**** Quoted passage
The second criterion of the Hearn test requires that State Farm, through
its affirmative act, put the protected information at issue by making it relevant
to the case. Bertelsen, 796 N.W.2d at 702 (citing Hearn, 68 F.R.D. at 581).
Additionally, the South Dakota Supreme Court has held that South Dakota
law requires the asserting party to inject its reliance upon the advice of
counsel into the litigation if the asserting party is to waive the privilege. Id. at
703. The deposition transcripts show that State Farm relied upon the advice of
counsel when it increased the amount paid on Hurley’s claim. Prenzler
answered in the affirmative when asked whether she relied on advice of
counsel in reaching her conclusions as to the valuation of Hurley’s claim,
characterizing her reliance as “heavy weighted.” Docket 73-1 at 2. Ladig
testified that his lost wage calculation “was probably heavily dependent upon
defense counsel.” Docket 73-2 at 2. Herrera answered in the affirmative when
asked whether the advice of counsel played a role in the ultimate valuation
decision that she reached. Docket 73-3 at 5. The deposition testimony of these
three individuals illustrates the point that State Farm’s own counsel made
during oral argument: advice of counsel was “intertwined” with State Farm’s
decision to increase the valuation of Hurley’s claim. Therefore, State Farm
injected its attorney’s advice into this case by relying, quite heavily, on the
advice of counsel in deciding to increase the amount paid on Hurley’s claim.
See Lee, 13 P.3d at 1178-81 (“Having asserted that its actions were reasonable
because of what it knew about the applicable law, State Farm has put in issue
the information it obtained from counsel.”).
********
(Aim of the task)
Please list every docket citation that appears in the court opinion excerpt above.
**** Entries shown
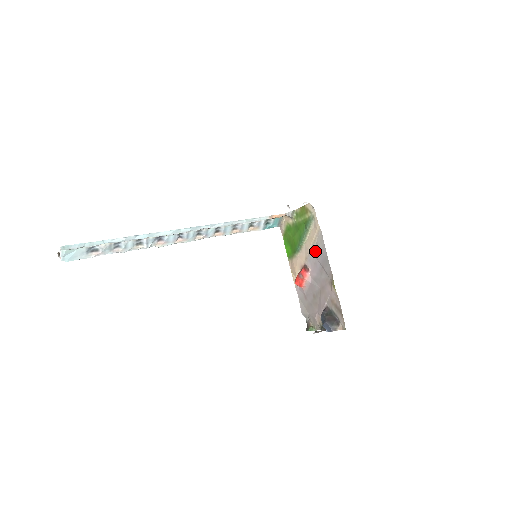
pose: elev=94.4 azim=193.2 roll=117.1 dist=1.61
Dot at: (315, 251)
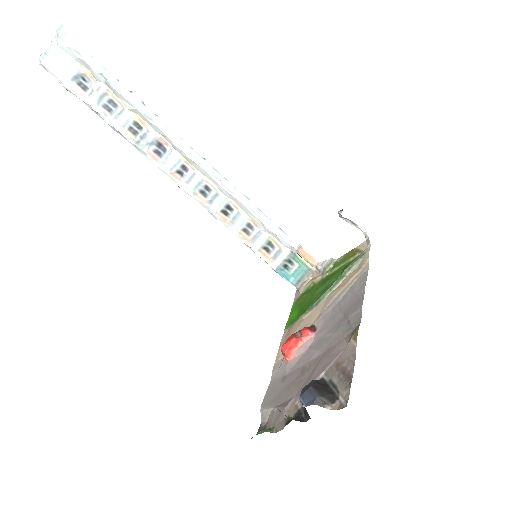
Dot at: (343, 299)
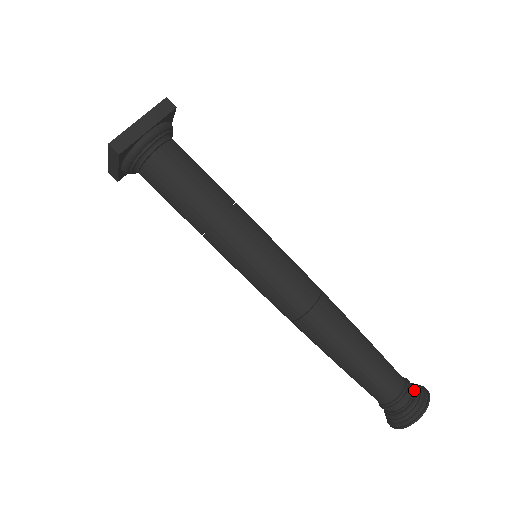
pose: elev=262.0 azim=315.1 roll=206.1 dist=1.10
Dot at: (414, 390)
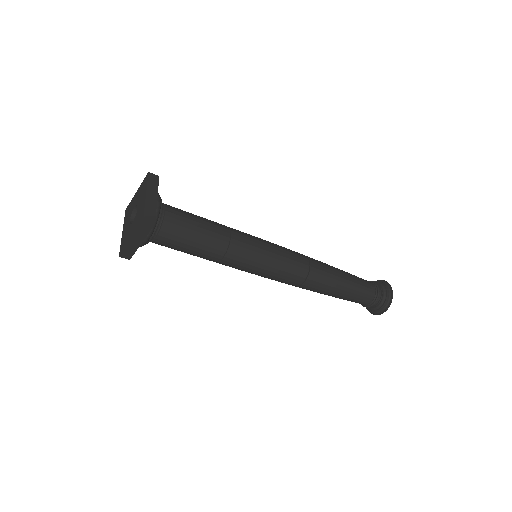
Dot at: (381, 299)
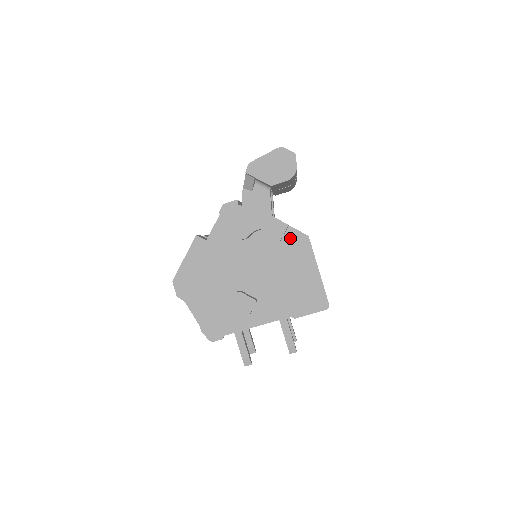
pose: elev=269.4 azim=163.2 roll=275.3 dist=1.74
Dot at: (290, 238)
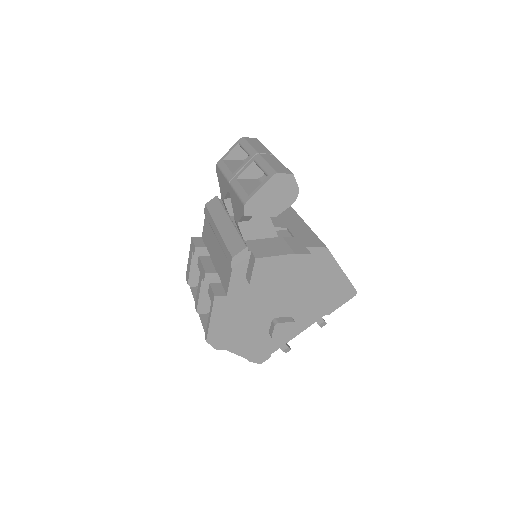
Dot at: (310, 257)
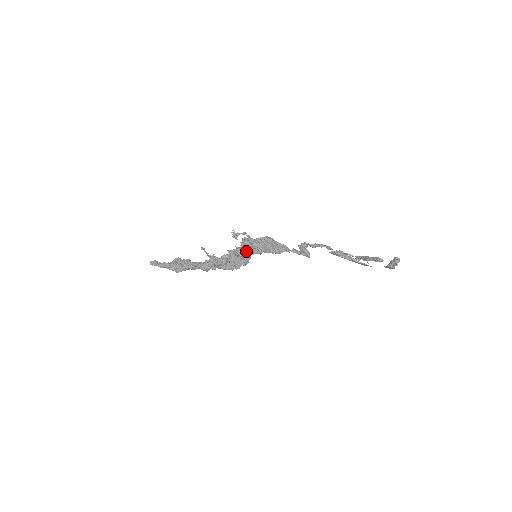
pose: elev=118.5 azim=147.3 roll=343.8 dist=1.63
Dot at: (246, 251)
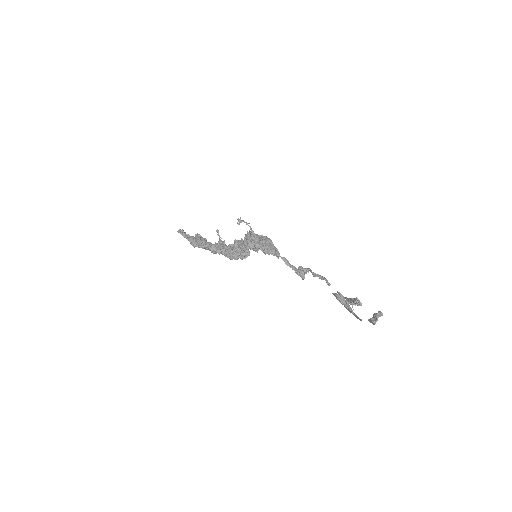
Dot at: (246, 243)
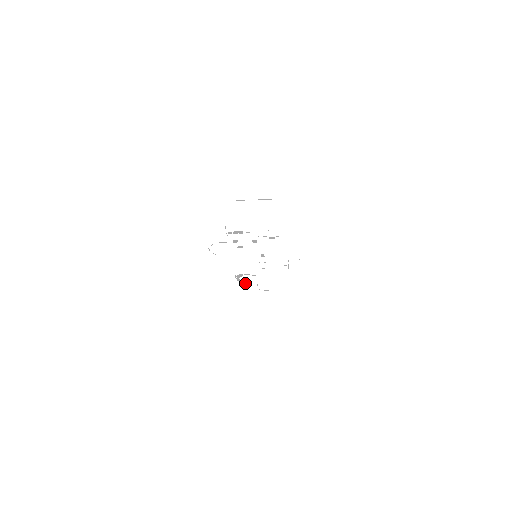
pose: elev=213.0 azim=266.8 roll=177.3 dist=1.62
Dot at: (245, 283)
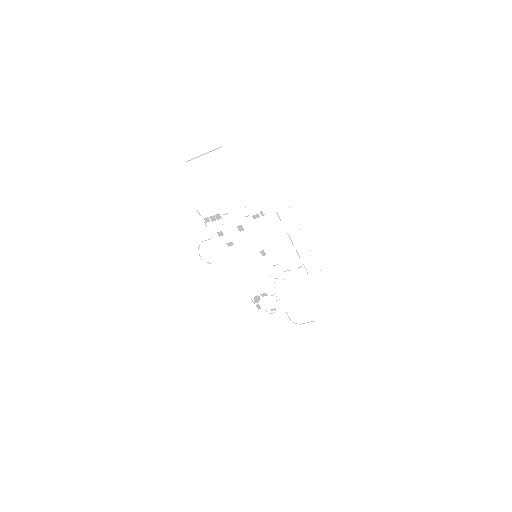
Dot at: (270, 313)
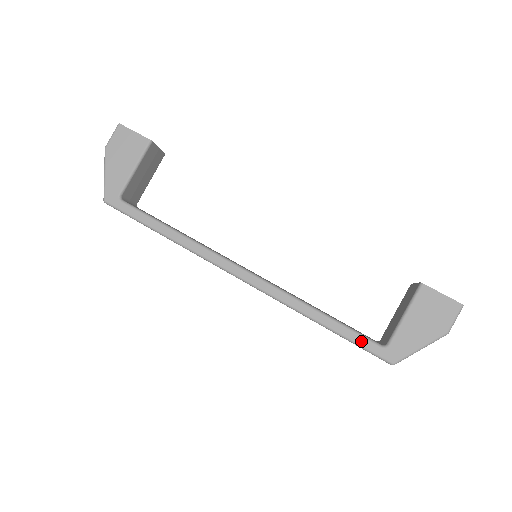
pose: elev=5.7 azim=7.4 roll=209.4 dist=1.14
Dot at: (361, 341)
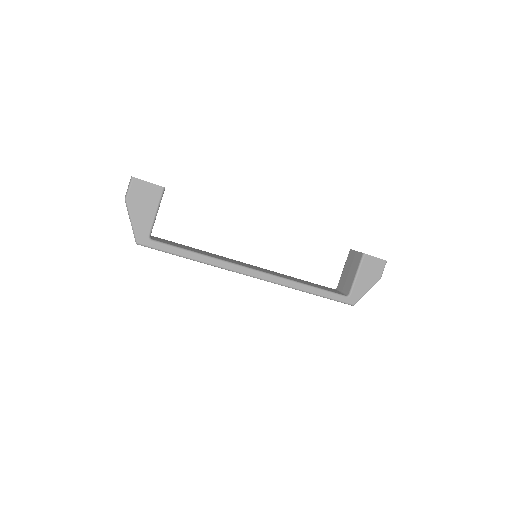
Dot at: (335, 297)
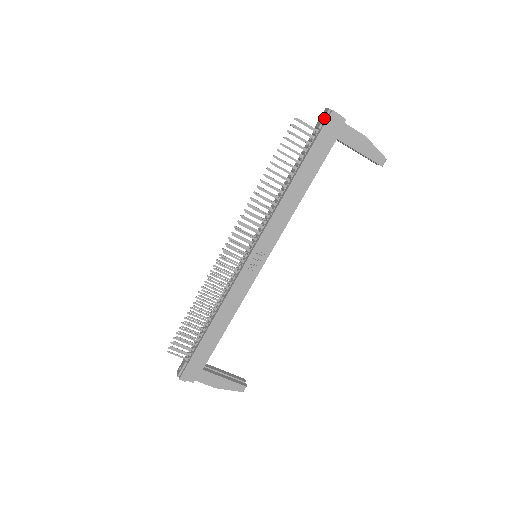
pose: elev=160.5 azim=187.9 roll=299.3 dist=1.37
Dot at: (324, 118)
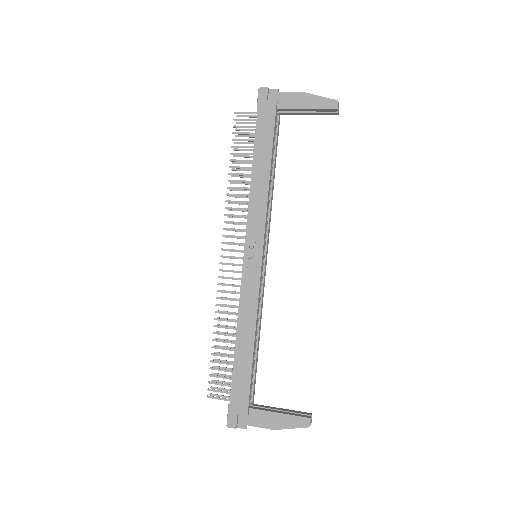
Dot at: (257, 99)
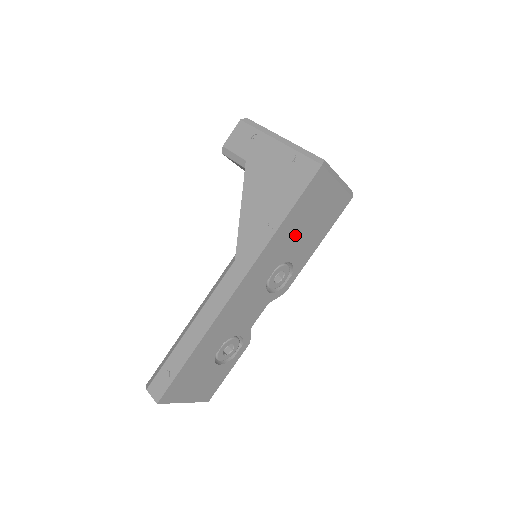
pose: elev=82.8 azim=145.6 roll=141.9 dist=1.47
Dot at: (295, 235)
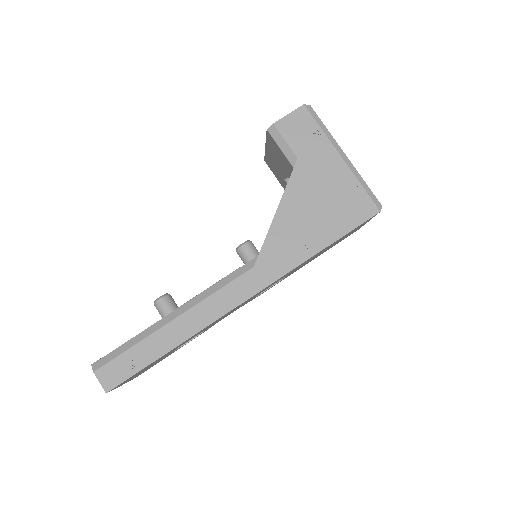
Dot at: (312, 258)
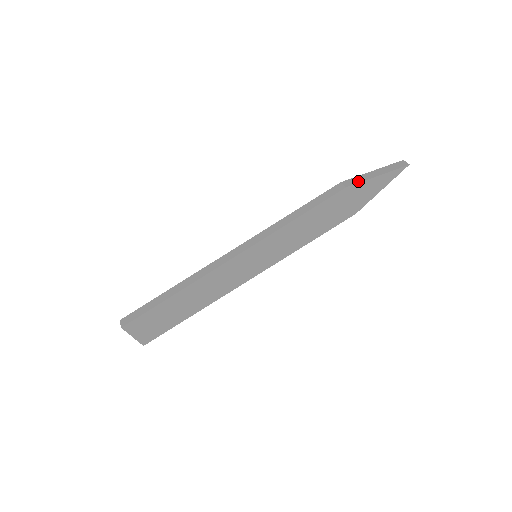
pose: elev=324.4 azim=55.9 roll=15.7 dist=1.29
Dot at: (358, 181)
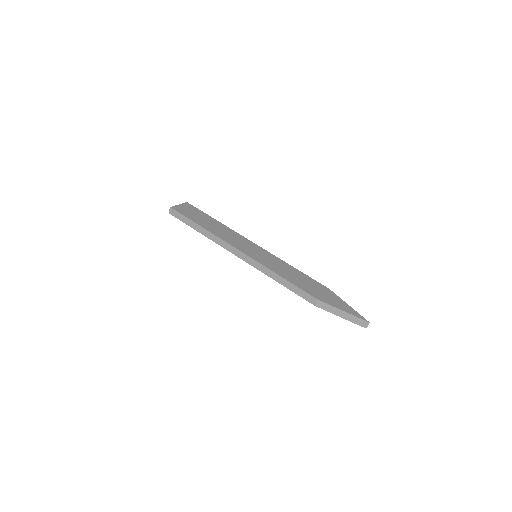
********
(The solution)
Docket 73-1 at 2
Docket 73-2 at 2
Docket 73-3 at 5